One of the verses reads, “For you know how you lived in the Land of Egypt and how you travelled among nations whose countries you have passed through. You have seen their abominations and their detestable idols (“shikutzeihem” – “giluleihem”) of wood and stone, of silver and gold that were with them.”
This verse is a derogatory reference to the idols which the nations that the Jewish people wandered among had worshipped. Let’s look at the description of the idols in the original Hebrew: “shikutzeihem” or “sheketz” means “disgusting,” and “giluleihem” or “galal” is often used to describe human excrement.
It is noted that the verse begins by describing the idols with these extremely disdainful terms but then simply refers to them as “wood” and “stone” – not too bad. Finally, they are called “silver” and “gold.” Hmmm. That actually sounds pretty nice! Who wouldn’t want some extra silver and gold hanging around the house? What’s going on over here? Why do we have three “groupings” of terminology to describe idols: horrible, neutral, and good. Which is it?

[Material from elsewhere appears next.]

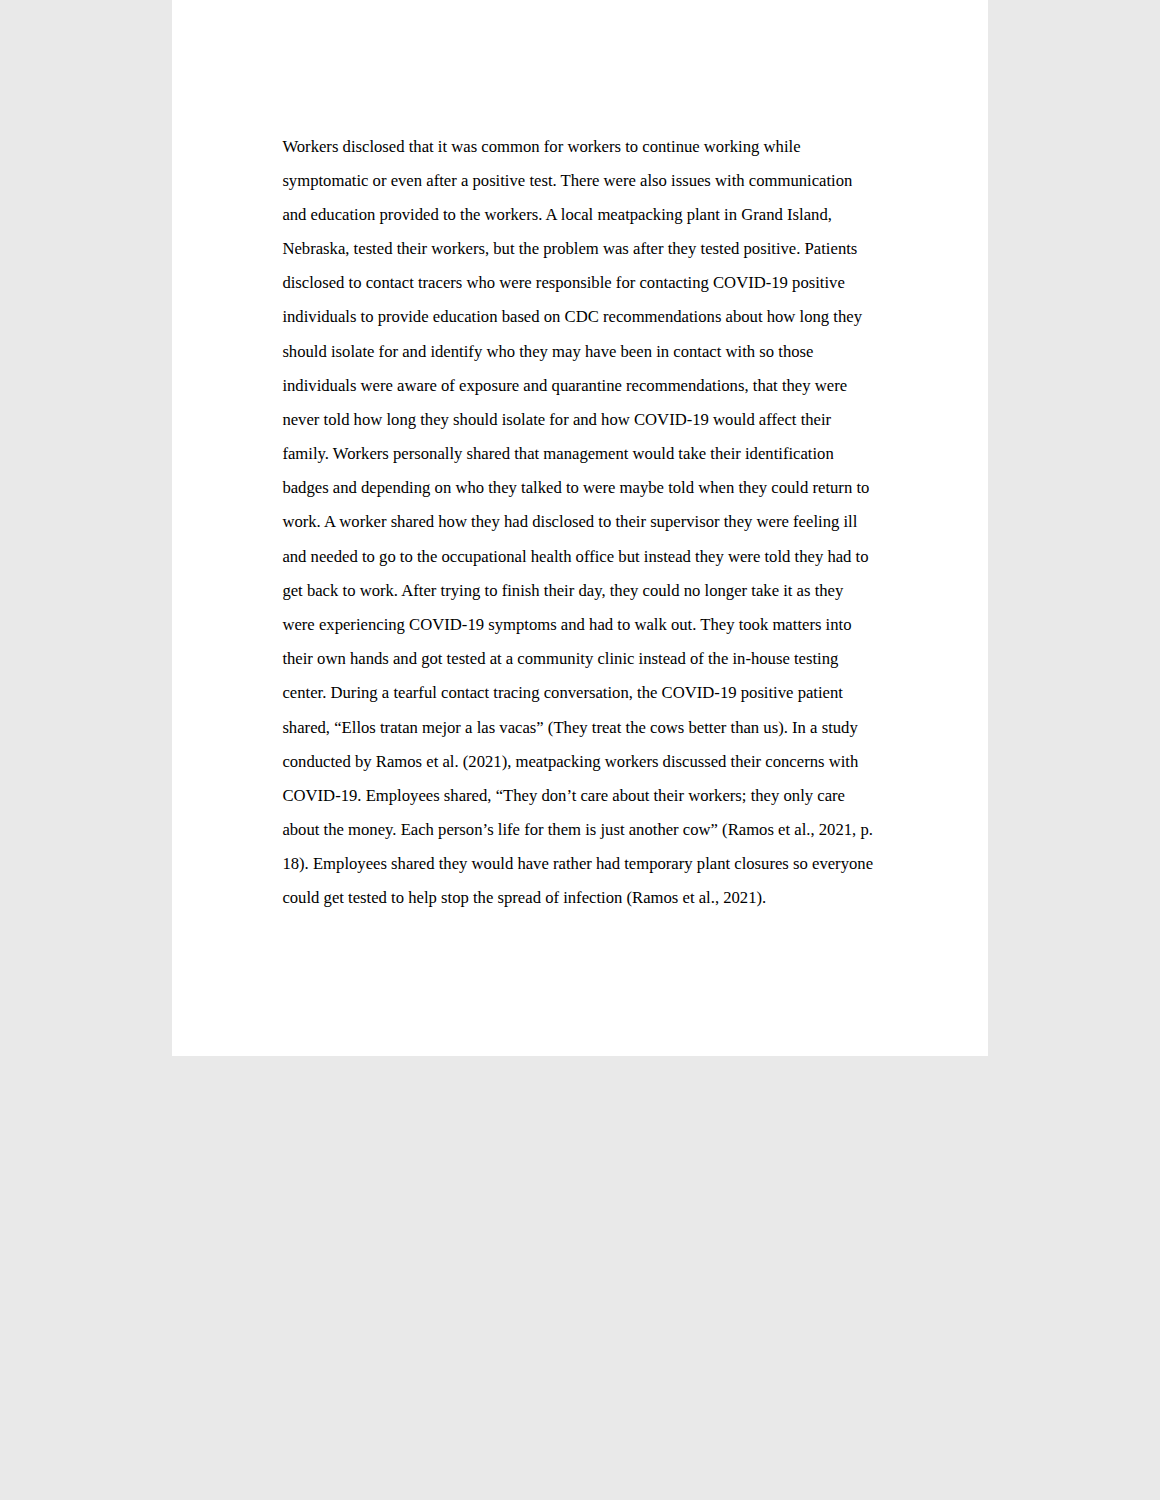Workers disclosed that it was common for workers to continue working while symptomatic or even after a positive test. There were also issues with communication and education provided to the workers. A local meatpacking plant in Grand Island, Nebraska, tested their workers, but the problem was after they tested positive. Patients disclosed to contact tracers who were responsible for contacting COVID-19 positive individuals to provide education based on CDC recommendations about how long they should isolate for and identify who they may have been in contact with so those individuals were aware of exposure and quarantine recommendations, that they were never told how long they should isolate for and how COVID-19 would affect their family. Workers personally shared that management would take their identification badges and depending on who they talked to were maybe told when they could return to work. A worker shared how they had disclosed to their supervisor they were feeling ill and needed to go to the occupational health office but instead they were told they had to get back to work. After trying to finish their day, they could no longer take it as they were experiencing COVID-19 symptoms and had to walk out. They took matters into their own hands and got tested at a community clinic instead of the in-house testing center. During a tearful contact tracing conversation, the COVID-19 positive patient shared, “Ellos tratan mejor a las vacas” (They treat the cows better than us). In a study conducted by Ramos et al. (2021), meatpacking workers discussed their concerns with COVID-19. Employees shared, “They don’t care about their workers; they only care about the money. Each person’s life for them is just another cow” (Ramos et al., 2021, p. 18). Employees shared they would have rather had temporary plant closures so everyone could get tested to help stop the spread of infection (Ramos et al., 2021).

It is explained that this verse corresponds to the thinking of a sinner. When first seeing something bad or sinful, one is usually turned off by it, not interested, and maybe even disgusted. But sadly, we get used to sin. When we see people doing terrible things, it is usually only revolting the first few times. After awhile, we become somewhat immune to the immorality and all the “alternative” lifestyles all around us. No longer “excrement” but rather “neutral,” like “wood” and “stone.” And sometimes, sadly, these deviations become the norm.
Heck, sometimes people find themselves defending and supporting such craziness – “silver” and “gold.” Yes, more often than not, people get used to things. Even bad things.
This is exactly how the “yetzer hara,” the evil inclination, works. As the Talmud says, “This is the way of the evil inclination: Today it tells us to do this-and-that. Tomorrow it tells us to do some more of this-and-that. Eventually, we will find ourselves in idolatry and other terrible sins.” Sin is a slippery slope. Eventually a person rationalizes that which had originally been unthinkable.
The message is clear. We cannot allow ourselves to become accepting of the unacceptable or immune to spiritual diseases. Remember: if it was ever excrement, it always will be excrement.